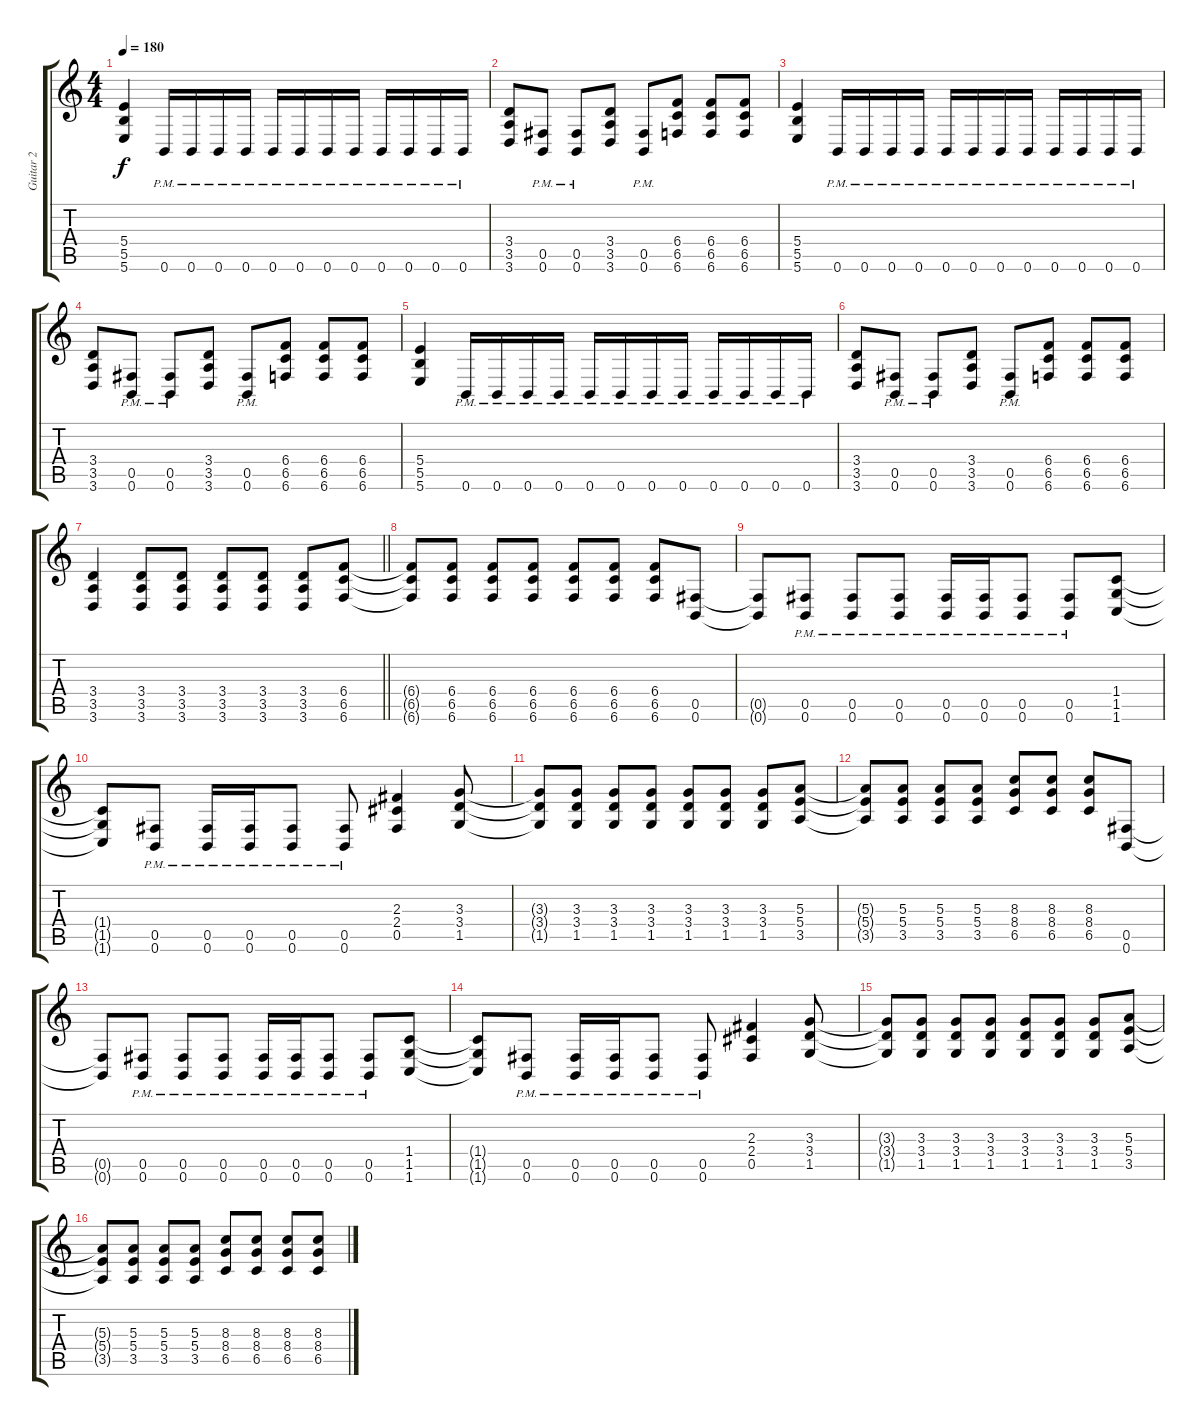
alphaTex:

\track ("Guitar 2" "Guitar 2") {instrument overdrivenguitar}
\staff {score tabs}
\tuning (Db4 Ab3 E3 B2 Gb2 B1) {hide}
\ts (4 4)
\tempo 180
\clef g2
\ks c
(5.4 5.5 5.6).4{dy f instrument overdrivenguitar} 0.6{pm}.16 0.6{pm}.16 0.6{pm}.16 0.6{pm}.16 0.6{pm}.16 0.6{pm}.16 0.6{pm}.16 0.6{pm}.16 0.6{pm}.16 0.6{pm}.16 0.6{pm}.16 0.6{pm}.16 |
(3.4 3.5 3.6).8 (0.5{pm} 0.6{pm}).8 (0.5{pm} 0.6{pm}).8 (3.4 3.5 3.6).8 (0.5{pm} 0.6{pm}).8 (6.4 6.5 6.6).8 (6.4 6.5 6.6).8 (6.4 6.5 6.6).8 |
(5.4 5.5 5.6).4 0.6{pm}.16 0.6{pm}.16 0.6{pm}.16 0.6{pm}.16 0.6{pm}.16 0.6{pm}.16 0.6{pm}.16 0.6{pm}.16 0.6{pm}.16 0.6{pm}.16 0.6{pm}.16 0.6{pm}.16 |
(3.4 3.5 3.6).8 (0.5{pm} 0.6{pm}).8 (0.5{pm} 0.6{pm}).8 (3.4 3.5 3.6).8 (0.5{pm} 0.6{pm}).8 (6.4 6.5 6.6).8 (6.4 6.5 6.6).8 (6.4 6.5 6.6).8 |
(5.4 5.5 5.6).4 0.6{pm}.16 0.6{pm}.16 0.6{pm}.16 0.6{pm}.16 0.6{pm}.16 0.6{pm}.16 0.6{pm}.16 0.6{pm}.16 0.6{pm}.16 0.6{pm}.16 0.6{pm}.16 0.6{pm}.16 |
(3.4 3.5 3.6).8 (0.5{pm} 0.6{pm}).8 (0.5{pm} 0.6{pm}).8 (3.4 3.5 3.6).8 (0.5{pm} 0.6{pm}).8 (6.4 6.5 6.6).8 (6.4 6.5 6.6).8 (6.4 6.5 6.6).8 |
\barLineRight lightlight
(3.4 3.5 3.6).4 (3.4 3.5 3.6).8 (3.4 3.5 3.6).8 (3.4 3.5 3.6).8 (3.4 3.5 3.6).8 (3.4 3.5 3.6).8 (6.4 6.5 6.6).8 |
\section ("" "")
(6.4{t} 6.5{t} 6.6{t}).8 (6.4 6.5 6.6).8 (6.4 6.5 6.6).8 (6.4 6.5 6.6).8 (6.4 6.5 6.6).8 (6.4 6.5 6.6).8 (6.4 6.5 6.6).8 (0.5 0.6).8 |
(0.5{t} 0.6{t}).8 (0.5{pm} 0.6{pm}).8 (0.5{pm} 0.6{pm}).8 (0.5{pm} 0.6{pm}).8 (0.5{pm} 0.6{pm}).16 (0.5{pm} 0.6{pm}).16 (0.5{pm} 0.6{pm}).8 (0.5{pm} 0.6{pm}).8 (1.4 1.5 1.6).8 |
(1.4{t} 1.5{t} 1.6{t}).8 (0.5{pm} 0.6{pm}).8 (0.5{pm} 0.6{pm}).16 (0.5{pm} 0.6{pm}).16 (0.5{pm} 0.6{pm}).8 (0.5{pm} 0.6{pm}).8 (2.3 2.4 0.5).4 (3.3 3.4 1.5).8 |
(3.3{t} 3.4{t} 1.5{t}).8 (3.3 3.4 1.5).8 (3.3 3.4 1.5).8 (3.3 3.4 1.5).8 (3.3 3.4 1.5).8 (3.3 3.4 1.5).8 (3.3 3.4 1.5).8 (5.3 5.4 3.5).8 |
(5.3{t} 5.4{t} 3.5{t}).8 (5.3 5.4 3.5).8 (5.3 5.4 3.5).8 (5.3 5.4 3.5).8 (8.3 8.4 6.5).8 (8.3 8.4 6.5).8 (8.3 8.4 6.5).8 (0.5 0.6).8 |
(0.5{t} 0.6{t}).8 (0.5{pm} 0.6{pm}).8 (0.5{pm} 0.6{pm}).8 (0.5{pm} 0.6{pm}).8 (0.5{pm} 0.6{pm}).16 (0.5{pm} 0.6{pm}).16 (0.5{pm} 0.6{pm}).8 (0.5{pm} 0.6{pm}).8 (1.4 1.5 1.6).8 |
(1.4{t} 1.5{t} 1.6{t}).8 (0.5{pm} 0.6{pm}).8 (0.5{pm} 0.6{pm}).16 (0.5{pm} 0.6{pm}).16 (0.5{pm} 0.6{pm}).8 (0.5{pm} 0.6{pm}).8 (2.3 2.4 0.5).4 (3.3 3.4 1.5).8 |
(3.3{t} 3.4{t} 1.5{t}).8 (3.3 3.4 1.5).8 (3.3 3.4 1.5).8 (3.3 3.4 1.5).8 (3.3 3.4 1.5).8 (3.3 3.4 1.5).8 (3.3 3.4 1.5).8 (5.3 5.4 3.5).8 |
(5.3{t} 5.4{t} 3.5{t}).8 (5.3 5.4 3.5).8 (5.3 5.4 3.5).8 (5.3 5.4 3.5).8 (8.3 8.4 6.5).8 (8.3 8.4 6.5).8 (8.3 8.4 6.5).8 (8.3 8.4 6.5).8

◆ ◆ ◆ ◆

OBJECTIVE
Locate every line in the listing above that contains the string "instrument", and copy each such line in full.

OUTPUT OF THE EXERCISE
\track ("Guitar 2" "Guitar 2") {instrument overdrivenguitar}
(5.4 5.5 5.6).4{dy f instrument overdrivenguitar} 0.6{pm}.16 0.6{pm}.16 0.6{pm}.16 0.6{pm}.16 0.6{pm}.16 0.6{pm}.16 0.6{pm}.16 0.6{pm}.16 0.6{pm}.16 0.6{pm}.16 0.6{pm}.16 0.6{pm}.16 |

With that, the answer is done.